Due to the limitation of computational hardware, LSTM was far more than practice, let alone NLP. LSTM was introduced to NLP by Müller et al. in 2013 [3]. They extracted LDA features as well as the traditional bag of words features as the input of the LSTM model and output the conditional probability of the coming word given the current word. The experimental results showed the outperformance of traditional n-gram method. The network used by Müller et al. is shown in Fig. 1(a).

Fig. 1.
figure 1

Model used by Müller et al. and Ghosh et al. respectively.

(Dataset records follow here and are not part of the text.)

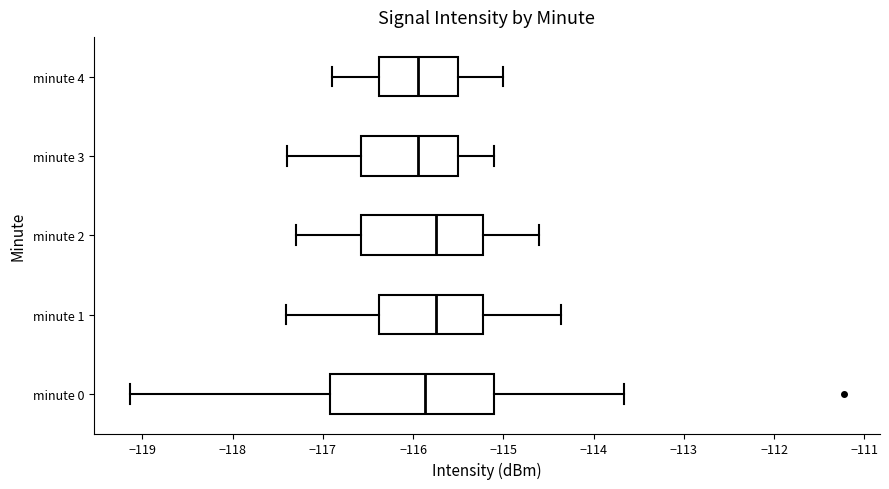

Reading bottom to top, read every box against the x-axis: the position of its median line, the range the box covers, and the ends of its whiskers. The values are not printed on the chart, so give them approximately, as read against the axis.

minute 0: median -115.9, box -116.9 to -115.1, whiskers -119.1 to -113.7
minute 1: median -115.7, box -116.4 to -115.2, whiskers -117.4 to -114.4
minute 2: median -115.7, box -116.6 to -115.2, whiskers -117.3 to -114.6
minute 3: median -115.9, box -116.6 to -115.5, whiskers -117.4 to -115.1
minute 4: median -115.9, box -116.4 to -115.5, whiskers -116.9 to -115.0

Similar to Müller et al., Le et al. proposed a mixture-of-expert system which used LSTM as expert selection model. The whole system was designed to generate a dialogue sentence. In 2016, Ghosh et al. proposed the Contexture-LSTM model, [5] which takes the topic of words as the input of the LSTM model. The architecture of their model is shown in Fig. 1(b).

3 Model

There are numerous metro stations in the investigated city and for every station we introduced one LSTM cell to simulate the memory. Our model was implemented by Theano and we used the original LSTM cell provided by Theano [6, 7]. The architecture of LSTM cell is shown in Fig. 2(a). The model was trained and tested on Tesla K80 GPUs.

Fig. 2.
figure 2

Architecture of LSTM cell and model in this paper.

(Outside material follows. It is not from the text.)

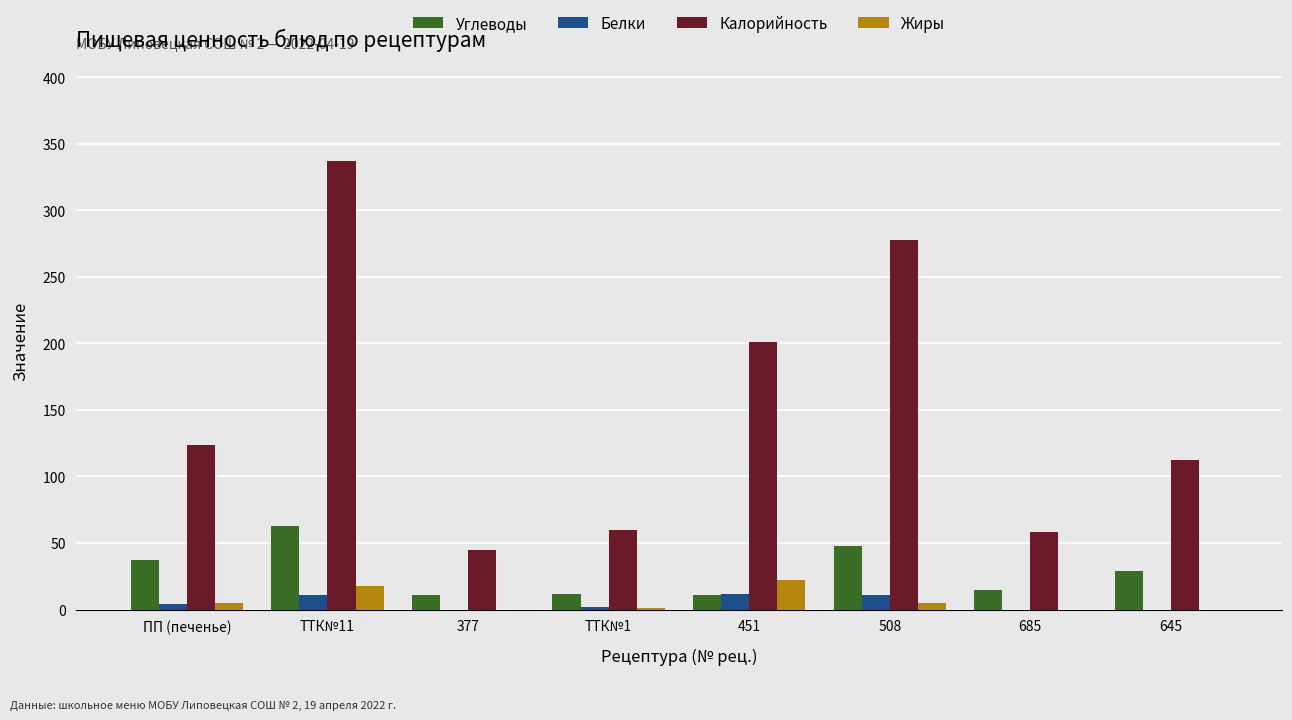

The Жиры series shows 5 at 508. True or false?

True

The overall structure is shown in Fig. 2(b). The outputs of LSTMs were taken as the input for a 3-layer neural network whose output indicates the passenger flow at the next time step.

4 Experiment

In our experiment, the data was collected by more than one collectors and the average value was taken as the input of LSTM both in-direction and out-direction for every metro station. The data was collected on rush hours that maybe slightly different between holidays and working days. So totally, we have about 6,000 training samples and 6,000 testing samples in total. Since our model was designed to avoid traffic jam, we only considered the time steps when no less than 100 passengers get into/out of the station. And the mean error for all stations and both directions are 24.6% and 27.2% for the in-direction and 22.1% for the out-direction. We present some typical results in Fig. 3.

Fig. 3.
figure 3

Some typical results.

5 Conclusion

In this paper, we explored the potential of LSTM on metro passenger flow prediction. The experiment is promising while the computation cost remains too high without GPUs. In our future work, we shall propose variant LSTM model to improve our model both in accuracy and in computation efficiency.